> **EXCERPTED TEXT**
-=-=-=-=-

October 22, 2006

Politics, Religion and Intent

Politics, religion and intentions go together.

We've all seen wonderful ideas come and go. Those ideas that are viable, "true" and that are self-consistent in theory should be the ones that win the competition for ideas and become adopted. Hegel talked of his "dialectic." Others have talked about how ideas are argued and go through their cycle of ideation, critique (or thesis, antithesis) and synthesis. In ideal theory self-apparant ideas like "Democracy" or "dictatorship of the proletariat" or "shariah/dar Salaam" ought to result in paradise. Yet the reality is often so miserably different.

Yes, the reality is otherwise. Why do bad concepts win out in political discourse? Why is that? Even after ideas are prooved to not match reality.

The twentieth century was a constant riot of Ideas that are associated with tired, destructive, larcenous, and even murderous concepts. And these tired ideas somehow keep resurfacing even though they have done nothing but exacerbate the misery they claimed to totally solve.

-=-=-=-=-

> **DATASET EXCERPTS**
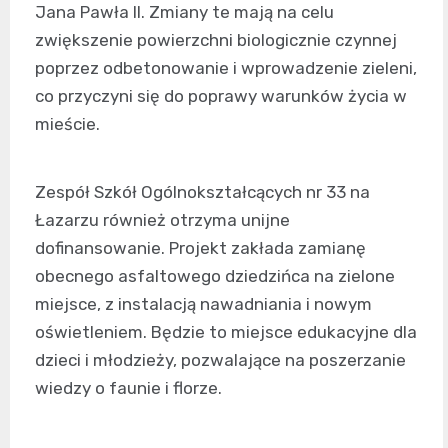
Jana Pawła II. Zmiany te mają na celu
zwiększenie powierzchni biologicznie czynnej
poprzez odbetonowanie i wprowadzenie zieleni,
co przyczyni się do poprawy warunków życia w
mieście.
Zespół Szkół Ogólnokształcących nr 33 na
Łazarzu również otrzyma unijne
dofinansowanie. Projekt zakłada zamianę
obecnego asfaltowego dziedzińca na zielone
miejsce, z instalacją nawadniania i nowym
oświetleniem. Będzie to miejsce edukacyjne dla
dzieci i młodzieży, pozwalające na poszerzanie
wiedzy o faunie i florze.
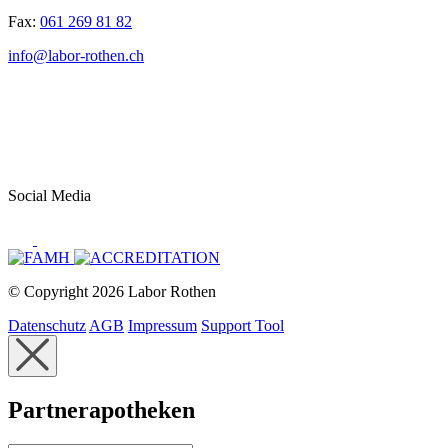
Fax:
061 269 81 82
info@labor-rothen.ch
Social Media
© Copyright 2026 Labor Rothen
Datenschutz
AGB
Impressum
Support Tool
Partnerapotheken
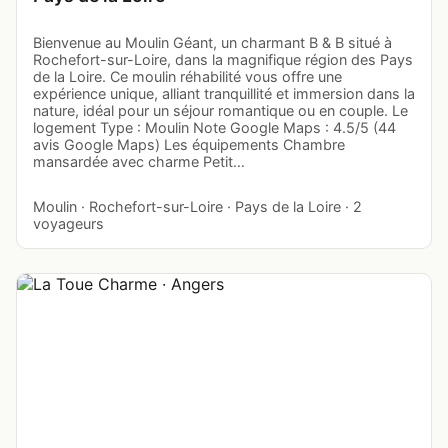
Bienvenue au Moulin Géant, un charmant B & B situé à
Rochefort-sur-Loire, dans la magnifique région des Pays
de la Loire. Ce moulin réhabilité vous offre une
expérience unique, alliant tranquillité et immersion dans la
nature, idéal pour un séjour romantique ou en couple. Le
logement Type : Moulin Note Google Maps : 4.5/5 (44
avis Google Maps) Les équipements Chambre
mansardée avec charme Petit…
Moulin · Rochefort-sur-Loire · Pays de la Loire · 2
voyageurs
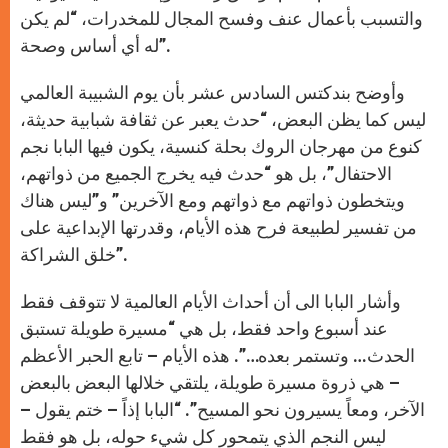
والتسبب بأعمال عنف وفسح المجال للمخدرات، “لم يكن
له أي أساس وصحة”.
وأوضح بندكتس السادس عشر بأن يوم الشبيبة العالمي
ليس كما يظن البعض، “حدث يعبر عن ثقافة شبابية حديثة،
كنوع من مهرجان الروك بحلة كنسية، يكون فيها البابا نجم
الاحتفال”، بل هو “حدث فيه يخرج الجميع من ذواتهم،
ويتخطون ذواتهم مع ذواتهم ومع الآخرين” و”ليس هناك
من تفسير لطبيعة فرح هذه الأيام، وقدرتها الإبداعية على
خلق الشراكة”.
وأشار البابا الى أن أحداث الأيام العالمية لا تتوقف فقط
عند أسبوع واحد فقط، بل هي “مسيرة طويلة تستبق
الحدث… وتستمر بعده…”. هذه الأيام – تابع الحبر الأعظم
– هي ذروة مسيرة طويلة، يلتقي خلالها البعض بالبعض
الآخر، ومعاً يسيرون نحو المسيح”. “البابا إذاً – ختم يقول –
ليس النجم الذي يتمحور كل شيء حوله، بل هو فقط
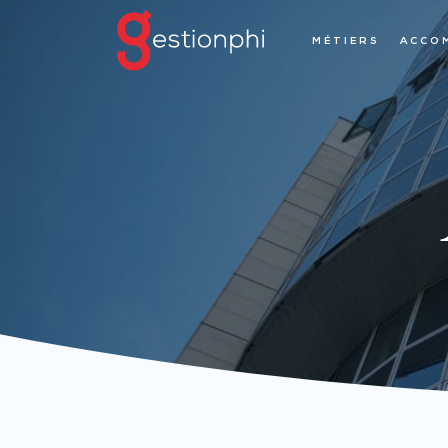
MÉTIERS
ACCO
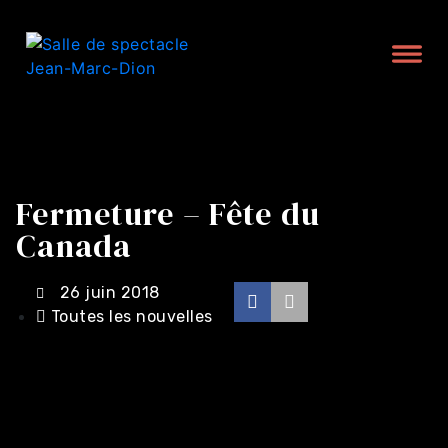
Fermeture – Fête du
Canada
26 juin 2018
Toutes les nouvelles
Achat en ligne -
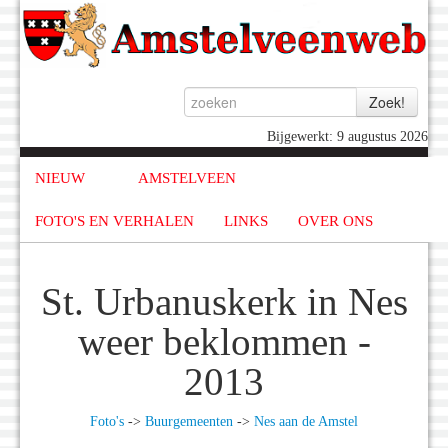
Bijgewerkt: 9 augustus 2026
NIEUW
AMSTELVEEN
FOTO'S EN VERHALEN
LINKS
OVER ONS
St. Urbanuskerk in Nes
weer beklommen -
2013
Foto's
->
Buurgemeenten
->
Nes aan de Amstel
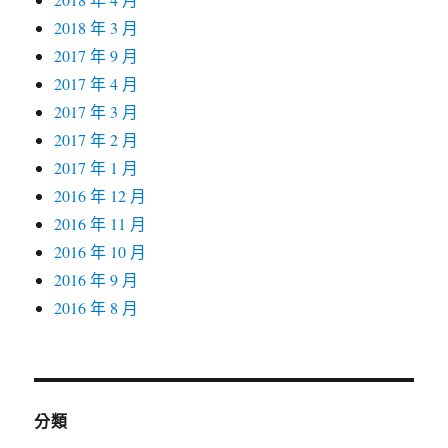
2018 年 3 月
2017 年 9 月
2017 年 4 月
2017 年 3 月
2017 年 2 月
2017 年 1 月
2016 年 12 月
2016 年 11 月
2016 年 10 月
2016 年 9 月
2016 年 8 月
分類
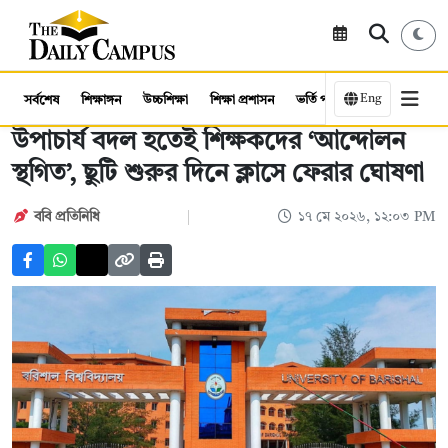
Eng
সর্বশেষ
শিক্ষাঙ্গন
উচ্চশিক্ষা
শিক্ষা প্রশাসন
ভর্তি পরীক্ষা
কর্মসংস্থান
উপাচার্য বদল হতেই শিক্ষকদের ‘আন্দোলন
স্থগিত’, ছুটি শুরুর দিনে ক্লাসে ফেরার ঘোষণা
ববি প্রতিনিধি
১৭ মে ২০২৬, ১২:০৩ PM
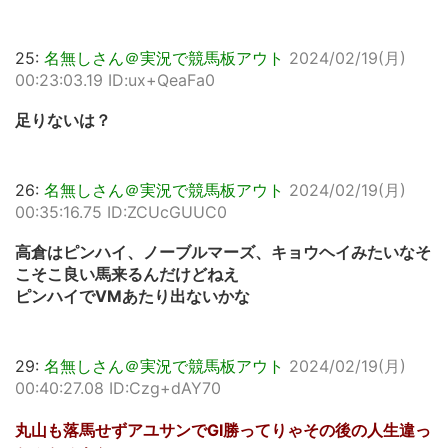
25:
名無しさん＠実況で競馬板アウト
2024/02/19(月)
00:23:03.19 ID:ux+QeaFa0
足りないは？
26:
名無しさん＠実況で競馬板アウト
2024/02/19(月)
00:35:16.75 ID:ZCUcGUUC0
高倉はピンハイ、ノーブルマーズ、キョウヘイみたいなそ
こそこ良い馬来るんだけどねえ
ピンハイでVMあたり出ないかな
29:
名無しさん＠実況で競馬板アウト
2024/02/19(月)
00:40:27.08 ID:Czg+dAY70
丸山も落馬せずアユサンでGI勝ってりゃその後の人生違っ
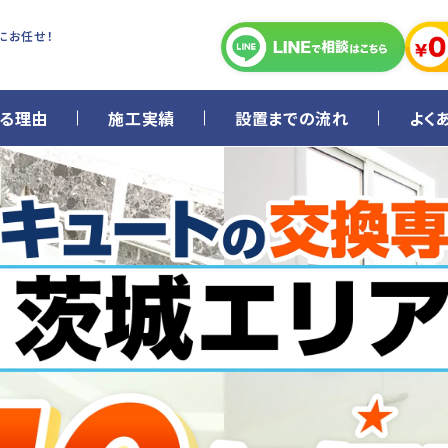
にお任せ！
る理由
施工実績
設置までの流れ
よく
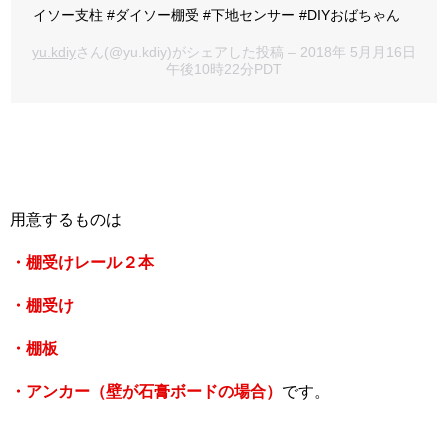
イソー支柱 #ダイソー棚受 #下地センサー #DIYおばちゃん
yu.kdiy
さん(@yu.kdiy)がシェアした投稿 – 2018年 5月月16日
午後10時22分PDT
用意するものは
・棚受けレール２本
・棚受け
・棚板
・アンカー（壁が石膏ボードの場合）
です。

-=-=-=-=-

> **TASK PROMPT**
Please list every adjective that the politics, religion and intent essay applies to the concepts in the phrase beginning "tired, destructive".

> **THE COMPLETED TASK**
tired, destructive, larcenous, murderous